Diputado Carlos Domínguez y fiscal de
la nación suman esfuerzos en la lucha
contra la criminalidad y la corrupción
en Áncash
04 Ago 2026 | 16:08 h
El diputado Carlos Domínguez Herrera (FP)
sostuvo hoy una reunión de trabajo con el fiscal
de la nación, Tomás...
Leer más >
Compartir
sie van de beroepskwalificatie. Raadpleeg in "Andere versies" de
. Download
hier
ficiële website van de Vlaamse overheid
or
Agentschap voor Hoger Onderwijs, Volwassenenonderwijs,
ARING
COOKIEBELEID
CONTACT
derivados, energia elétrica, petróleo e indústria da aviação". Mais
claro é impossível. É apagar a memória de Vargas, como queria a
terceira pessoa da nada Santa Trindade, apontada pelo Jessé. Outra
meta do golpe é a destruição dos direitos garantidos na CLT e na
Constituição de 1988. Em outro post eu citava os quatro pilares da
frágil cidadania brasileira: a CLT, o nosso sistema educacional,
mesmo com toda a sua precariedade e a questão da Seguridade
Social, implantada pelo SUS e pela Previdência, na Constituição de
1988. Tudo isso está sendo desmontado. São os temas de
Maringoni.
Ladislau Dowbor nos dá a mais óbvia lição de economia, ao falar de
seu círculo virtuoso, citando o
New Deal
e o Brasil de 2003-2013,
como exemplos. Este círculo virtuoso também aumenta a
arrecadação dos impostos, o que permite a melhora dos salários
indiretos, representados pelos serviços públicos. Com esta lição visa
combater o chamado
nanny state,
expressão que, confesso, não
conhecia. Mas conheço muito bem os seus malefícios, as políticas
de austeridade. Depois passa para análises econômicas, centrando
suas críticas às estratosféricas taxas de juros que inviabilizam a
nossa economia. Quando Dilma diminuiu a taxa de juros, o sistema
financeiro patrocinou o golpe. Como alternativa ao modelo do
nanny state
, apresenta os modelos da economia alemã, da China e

******************************

DIRECTIONS FOR THIS TASK:
Lines from the start of the material through the line containing "meta do golpe" are wanted. Write them out exactly.

SOLUTION:
Diputado Carlos Domínguez y fiscal de
la nación suman esfuerzos en la lucha
contra la criminalidad y la corrupción
en Áncash
04 Ago 2026 | 16:08 h
El diputado Carlos Domínguez Herrera (FP)
sostuvo hoy una reunión de trabajo con el fiscal
de la nación, Tomás...
Leer más >
Compartir
sie van de beroepskwalificatie. Raadpleeg in "Andere versies" de
. Download
hier
ficiële website van de Vlaamse overheid
or
Agentschap voor Hoger Onderwijs, Volwassenenonderwijs,
ARING
COOKIEBELEID
CONTACT
derivados, energia elétrica, petróleo e indústria da aviação". Mais
claro é impossível. É apagar a memória de Vargas, como queria a
terceira pessoa da nada Santa Trindade, apontada pelo Jessé. Outra
meta do golpe é a destruição dos direitos garantidos na CLT e na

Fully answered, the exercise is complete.